Despite the stimuli, I’ve begun to fade, but "Live With Me" immediately gives me a jolt, and I revive, with a big shit-eating grin plastered on my face. I’ve gotten this DJ gig by bonding with the bartender over the Stones, so while it plays, we both light up and sing to each other. I think about how silky the bass is, and I kvell over Keith’s sublime harmony vocals. I also think about what I can do to get this amazing woman into bed, but I don’t make a move on her. I get that I’m so not Mick – he would have gone home with her - but when I kiss her hand and say goodnight (at 8am), I do it gallantly, and I know that Keith would approve.
33. “Miss You” (1978, from Some Girls)
In retrospect, it’s both difficult and easy to understand what all the hubbub was about disco.

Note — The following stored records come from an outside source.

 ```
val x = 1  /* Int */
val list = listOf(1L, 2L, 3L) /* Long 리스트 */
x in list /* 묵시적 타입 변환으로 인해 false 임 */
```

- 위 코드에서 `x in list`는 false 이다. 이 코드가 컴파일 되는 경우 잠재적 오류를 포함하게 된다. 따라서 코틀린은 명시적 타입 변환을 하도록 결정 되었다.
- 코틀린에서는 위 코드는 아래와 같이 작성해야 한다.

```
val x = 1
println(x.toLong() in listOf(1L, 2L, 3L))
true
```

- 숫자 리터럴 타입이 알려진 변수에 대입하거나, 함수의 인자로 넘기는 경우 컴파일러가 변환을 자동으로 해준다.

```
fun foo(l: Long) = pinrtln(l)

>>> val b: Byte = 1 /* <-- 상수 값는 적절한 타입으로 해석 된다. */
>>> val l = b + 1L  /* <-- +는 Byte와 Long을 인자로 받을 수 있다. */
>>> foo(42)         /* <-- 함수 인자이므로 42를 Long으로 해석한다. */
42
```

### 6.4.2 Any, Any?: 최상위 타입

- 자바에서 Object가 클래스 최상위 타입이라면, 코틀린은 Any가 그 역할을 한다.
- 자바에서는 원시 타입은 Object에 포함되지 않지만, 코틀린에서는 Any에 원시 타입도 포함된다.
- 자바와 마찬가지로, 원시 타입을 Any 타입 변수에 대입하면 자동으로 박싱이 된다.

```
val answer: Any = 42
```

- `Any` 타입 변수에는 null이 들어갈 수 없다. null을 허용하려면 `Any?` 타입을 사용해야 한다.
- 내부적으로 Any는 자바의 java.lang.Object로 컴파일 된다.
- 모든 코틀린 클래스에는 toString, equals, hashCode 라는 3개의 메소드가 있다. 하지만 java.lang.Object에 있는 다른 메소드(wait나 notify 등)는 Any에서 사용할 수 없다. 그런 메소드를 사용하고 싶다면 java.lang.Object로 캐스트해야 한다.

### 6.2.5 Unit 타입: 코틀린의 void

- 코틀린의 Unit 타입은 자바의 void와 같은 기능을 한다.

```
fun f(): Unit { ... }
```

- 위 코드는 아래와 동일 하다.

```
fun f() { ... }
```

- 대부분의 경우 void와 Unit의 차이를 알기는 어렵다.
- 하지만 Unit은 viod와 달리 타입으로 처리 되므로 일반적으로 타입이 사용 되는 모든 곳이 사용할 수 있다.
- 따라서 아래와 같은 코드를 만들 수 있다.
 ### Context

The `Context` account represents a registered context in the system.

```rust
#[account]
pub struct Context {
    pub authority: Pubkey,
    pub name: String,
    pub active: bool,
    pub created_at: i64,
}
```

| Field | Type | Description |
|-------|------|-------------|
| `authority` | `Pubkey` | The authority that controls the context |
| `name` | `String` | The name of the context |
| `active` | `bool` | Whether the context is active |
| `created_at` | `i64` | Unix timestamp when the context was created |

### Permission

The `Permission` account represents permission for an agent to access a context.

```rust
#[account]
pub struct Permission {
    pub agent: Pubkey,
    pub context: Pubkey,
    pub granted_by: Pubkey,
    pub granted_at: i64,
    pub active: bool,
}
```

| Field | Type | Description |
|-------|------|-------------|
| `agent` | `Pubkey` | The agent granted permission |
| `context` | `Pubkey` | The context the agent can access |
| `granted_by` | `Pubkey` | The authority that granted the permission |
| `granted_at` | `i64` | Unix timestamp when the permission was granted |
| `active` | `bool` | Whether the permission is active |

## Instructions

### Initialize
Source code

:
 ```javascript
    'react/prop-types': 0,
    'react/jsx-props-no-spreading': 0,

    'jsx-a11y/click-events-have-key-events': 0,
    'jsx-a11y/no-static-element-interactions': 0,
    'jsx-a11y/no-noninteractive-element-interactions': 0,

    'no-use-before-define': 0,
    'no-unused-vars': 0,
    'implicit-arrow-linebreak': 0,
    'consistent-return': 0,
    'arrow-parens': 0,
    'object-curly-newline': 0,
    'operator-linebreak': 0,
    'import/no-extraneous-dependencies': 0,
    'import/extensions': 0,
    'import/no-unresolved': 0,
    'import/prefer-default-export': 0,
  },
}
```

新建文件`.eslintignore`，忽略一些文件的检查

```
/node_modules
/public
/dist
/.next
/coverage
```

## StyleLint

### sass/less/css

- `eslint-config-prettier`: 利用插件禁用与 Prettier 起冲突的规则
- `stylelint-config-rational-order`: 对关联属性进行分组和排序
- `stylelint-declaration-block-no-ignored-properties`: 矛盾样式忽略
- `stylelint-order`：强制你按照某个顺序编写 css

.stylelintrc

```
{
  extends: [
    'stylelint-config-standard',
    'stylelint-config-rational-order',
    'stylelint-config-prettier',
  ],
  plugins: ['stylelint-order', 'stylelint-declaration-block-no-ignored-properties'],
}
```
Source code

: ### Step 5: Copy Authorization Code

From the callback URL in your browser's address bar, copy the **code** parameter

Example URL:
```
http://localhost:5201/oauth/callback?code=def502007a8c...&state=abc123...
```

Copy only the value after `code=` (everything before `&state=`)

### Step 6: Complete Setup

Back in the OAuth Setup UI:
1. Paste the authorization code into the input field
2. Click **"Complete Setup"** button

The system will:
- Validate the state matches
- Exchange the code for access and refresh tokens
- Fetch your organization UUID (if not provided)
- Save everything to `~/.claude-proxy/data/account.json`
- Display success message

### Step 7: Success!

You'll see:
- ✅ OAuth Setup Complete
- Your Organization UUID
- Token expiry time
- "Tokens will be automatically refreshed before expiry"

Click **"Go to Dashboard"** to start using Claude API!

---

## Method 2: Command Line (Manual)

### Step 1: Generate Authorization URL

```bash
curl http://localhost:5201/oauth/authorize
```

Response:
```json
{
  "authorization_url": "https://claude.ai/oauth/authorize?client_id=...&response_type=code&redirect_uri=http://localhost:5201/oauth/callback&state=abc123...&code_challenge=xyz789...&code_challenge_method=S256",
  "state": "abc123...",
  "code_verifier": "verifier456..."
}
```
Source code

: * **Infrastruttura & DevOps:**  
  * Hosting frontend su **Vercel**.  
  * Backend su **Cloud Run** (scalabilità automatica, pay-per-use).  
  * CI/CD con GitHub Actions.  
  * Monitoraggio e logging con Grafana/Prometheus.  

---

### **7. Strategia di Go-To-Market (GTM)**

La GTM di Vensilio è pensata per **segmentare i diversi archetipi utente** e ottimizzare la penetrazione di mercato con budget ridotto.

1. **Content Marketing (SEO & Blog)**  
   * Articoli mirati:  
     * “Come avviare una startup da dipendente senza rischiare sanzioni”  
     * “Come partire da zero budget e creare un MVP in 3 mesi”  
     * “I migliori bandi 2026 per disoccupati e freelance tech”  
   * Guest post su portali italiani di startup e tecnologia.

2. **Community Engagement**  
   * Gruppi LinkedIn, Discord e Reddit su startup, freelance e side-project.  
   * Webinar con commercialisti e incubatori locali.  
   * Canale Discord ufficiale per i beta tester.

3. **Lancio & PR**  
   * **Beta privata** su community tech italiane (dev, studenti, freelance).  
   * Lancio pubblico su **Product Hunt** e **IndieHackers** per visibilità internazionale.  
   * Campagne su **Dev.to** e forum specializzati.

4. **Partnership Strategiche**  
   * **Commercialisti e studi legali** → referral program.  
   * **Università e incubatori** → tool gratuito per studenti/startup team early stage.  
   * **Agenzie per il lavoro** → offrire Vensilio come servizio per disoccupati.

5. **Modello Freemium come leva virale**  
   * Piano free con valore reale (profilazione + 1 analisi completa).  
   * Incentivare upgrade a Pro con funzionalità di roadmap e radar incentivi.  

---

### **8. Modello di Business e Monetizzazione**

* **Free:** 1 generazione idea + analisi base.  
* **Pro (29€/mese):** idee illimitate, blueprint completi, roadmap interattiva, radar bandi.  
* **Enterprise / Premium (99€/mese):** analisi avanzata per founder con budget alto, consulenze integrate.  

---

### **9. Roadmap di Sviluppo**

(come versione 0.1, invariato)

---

Difficult, because it’s only a four on the floor beat. Easy, because with its black and gay influence, and its explosive popularity, it was a significant threat to rock’s unquestioned popular dominance. Bruce Springsteen once described the anti-disco backlash as “veiled racism,” and he was right, except that he could have added homophobia as well.
The Stones one contribution to the disco era is also one of their great singles, their comeback after their desultory mid-70’s period, and a statement that they still mattered. It’s also New York in the 70’s; black, white, and Puerto Rican, on roller skates and flatbed trucks, hustling through Central Park, perhaps not getting what it wants, but definitely getting what it needs.
32. “Sway” (1971, from Sticky Fingers)
Mick counts off and the band sort of falls into it, reminding me of what the engineer Andy Johns once said about the Stones, something to the effect of hearing them rehearse hour after hour and them being awful. Then suddenly, it all comes together and they’re the Rolling Stones. “Sway” is murky and ramshackle – and devastating. Jagger’s vocals are white hot and committed – there’s none of the lazy phrasing he would take on later. Charlie’s fills hit harder than almost anything he’s ever played, and Mick Taylor plays a closing solo that the band should be paying him royalties on.
31. “Under My Thumb” (1966, from Aftermath)
The opposite of love isn’t hate – it’s indifference. And even then, the Stones knew that the only way to really gain control is by being indifferent to the object of one's desire. Paradoxical, but when aren't the Stones paradoxical? Power is a central theme of love in the Stones' music, and no one has ever explored power in relationships like they have. Of course, the way Jagger comes off, it seems as though he's the always the one in control, but given how in control he needs to be, you might have to wonder if he's hiding something.